Provided records START

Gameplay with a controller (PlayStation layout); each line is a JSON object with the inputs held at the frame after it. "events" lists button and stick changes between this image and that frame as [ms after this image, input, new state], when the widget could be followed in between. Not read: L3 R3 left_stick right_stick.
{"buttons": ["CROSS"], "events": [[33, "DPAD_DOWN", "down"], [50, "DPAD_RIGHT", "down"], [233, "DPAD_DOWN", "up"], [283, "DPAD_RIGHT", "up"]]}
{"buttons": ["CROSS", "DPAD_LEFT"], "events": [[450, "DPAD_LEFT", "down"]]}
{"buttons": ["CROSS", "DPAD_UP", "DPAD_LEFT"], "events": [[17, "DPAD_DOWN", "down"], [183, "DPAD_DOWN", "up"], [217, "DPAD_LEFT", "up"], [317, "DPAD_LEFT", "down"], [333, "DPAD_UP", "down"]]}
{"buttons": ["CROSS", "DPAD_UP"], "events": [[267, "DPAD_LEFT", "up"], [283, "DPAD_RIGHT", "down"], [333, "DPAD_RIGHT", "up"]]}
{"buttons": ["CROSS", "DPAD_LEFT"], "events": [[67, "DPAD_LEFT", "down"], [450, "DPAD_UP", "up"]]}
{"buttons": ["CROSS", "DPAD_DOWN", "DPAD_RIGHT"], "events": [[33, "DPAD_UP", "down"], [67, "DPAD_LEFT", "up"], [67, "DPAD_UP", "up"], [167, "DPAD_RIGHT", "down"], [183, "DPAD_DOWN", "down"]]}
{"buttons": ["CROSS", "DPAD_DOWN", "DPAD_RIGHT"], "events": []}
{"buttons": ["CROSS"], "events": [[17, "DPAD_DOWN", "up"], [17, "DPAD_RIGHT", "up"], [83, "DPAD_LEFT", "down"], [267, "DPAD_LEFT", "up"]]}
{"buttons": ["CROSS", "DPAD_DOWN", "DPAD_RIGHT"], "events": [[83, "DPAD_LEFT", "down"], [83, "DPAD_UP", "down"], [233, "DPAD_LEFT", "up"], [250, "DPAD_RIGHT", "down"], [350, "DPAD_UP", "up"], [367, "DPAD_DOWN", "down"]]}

Provided records END

- **Exercise**: Return the listing above in full, character for character.

- **Answer to the exercise**:
Gameplay with a controller (PlayStation layout); each line is a JSON object with the inputs held at the frame after it. "events" lists button and stick changes between this image and that frame as [ms after this image, input, new state], when the widget could be followed in between. Not read: L3 R3 left_stick right_stick.
{"buttons": ["CROSS"], "events": [[33, "DPAD_DOWN", "down"], [50, "DPAD_RIGHT", "down"], [233, "DPAD_DOWN", "up"], [283, "DPAD_RIGHT", "up"]]}
{"buttons": ["CROSS", "DPAD_LEFT"], "events": [[450, "DPAD_LEFT", "down"]]}
{"buttons": ["CROSS", "DPAD_UP", "DPAD_LEFT"], "events": [[17, "DPAD_DOWN", "down"], [183, "DPAD_DOWN", "up"], [217, "DPAD_LEFT", "up"], [317, "DPAD_LEFT", "down"], [333, "DPAD_UP", "down"]]}
{"buttons": ["CROSS", "DPAD_UP"], "events": [[267, "DPAD_LEFT", "up"], [283, "DPAD_RIGHT", "down"], [333, "DPAD_RIGHT", "up"]]}
{"buttons": ["CROSS", "DPAD_LEFT"], "events": [[67, "DPAD_LEFT", "down"], [450, "DPAD_UP", "up"]]}
{"buttons": ["CROSS", "DPAD_DOWN", "DPAD_RIGHT"], "events": [[33, "DPAD_UP", "down"], [67, "DPAD_LEFT", "up"], [67, "DPAD_UP", "up"], [167, "DPAD_RIGHT", "down"], [183, "DPAD_DOWN", "down"]]}
{"buttons": ["CROSS", "DPAD_DOWN", "DPAD_RIGHT"], "events": []}
{"buttons": ["CROSS"], "events": [[17, "DPAD_DOWN", "up"], [17, "DPAD_RIGHT", "up"], [83, "DPAD_LEFT", "down"], [267, "DPAD_LEFT", "up"]]}
{"buttons": ["CROSS", "DPAD_DOWN", "DPAD_RIGHT"], "events": [[83, "DPAD_LEFT", "down"], [83, "DPAD_UP", "down"], [233, "DPAD_LEFT", "up"], [250, "DPAD_RIGHT", "down"], [350, "DPAD_UP", "up"], [367, "DPAD_DOWN", "down"]]}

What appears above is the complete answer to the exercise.